▶ Problem description
Please copy out everything from the line containing "model entry, 12" down to the line containing "Write: 8 h 36 min 34 s", both included. Leave the pictures out of your copy.

--- Start ---

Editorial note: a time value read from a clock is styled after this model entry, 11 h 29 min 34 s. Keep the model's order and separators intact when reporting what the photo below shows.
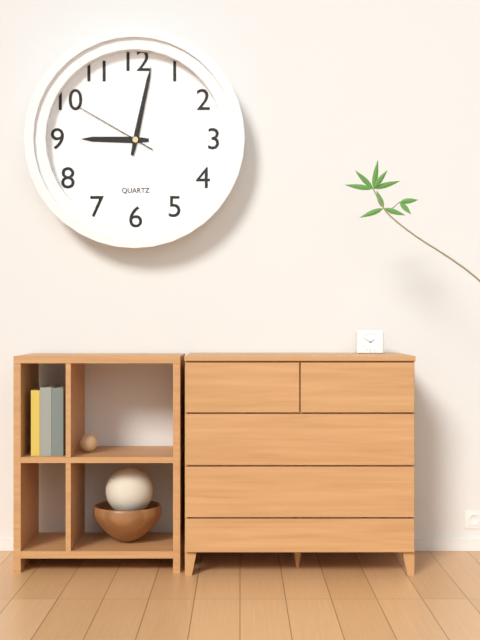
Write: 9 h 02 min 50 s
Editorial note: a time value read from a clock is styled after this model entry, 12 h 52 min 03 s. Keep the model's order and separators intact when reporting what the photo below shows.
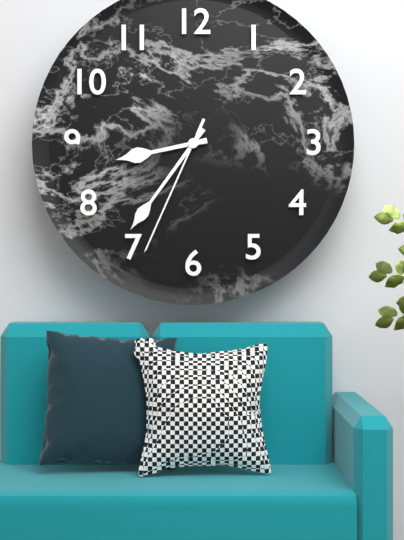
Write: 8 h 36 min 34 s
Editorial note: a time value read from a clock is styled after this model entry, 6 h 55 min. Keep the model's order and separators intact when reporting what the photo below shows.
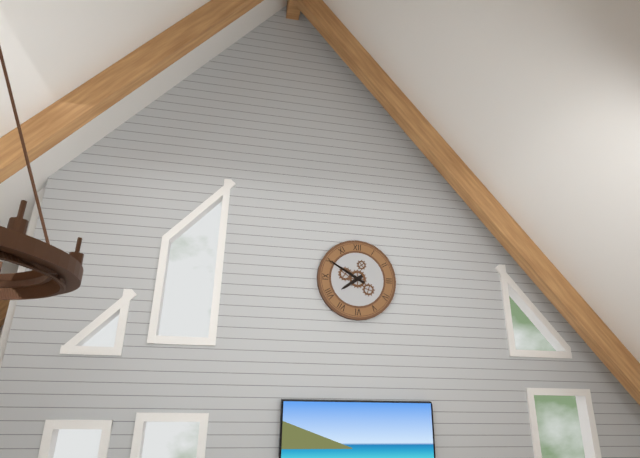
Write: 7 h 50 min
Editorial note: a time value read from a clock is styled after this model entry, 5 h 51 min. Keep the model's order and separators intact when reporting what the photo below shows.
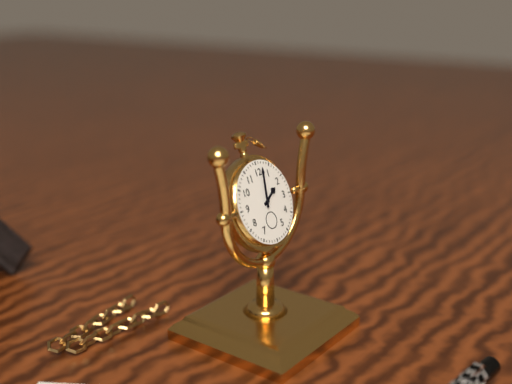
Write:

--- End ---

▶ Exercise output
Editorial note: a time value read from a clock is styled after this model entry, 12 h 52 min 03 s. Keep the model's order and separators intact when reporting what the photo below shows.
Write: 8 h 36 min 34 s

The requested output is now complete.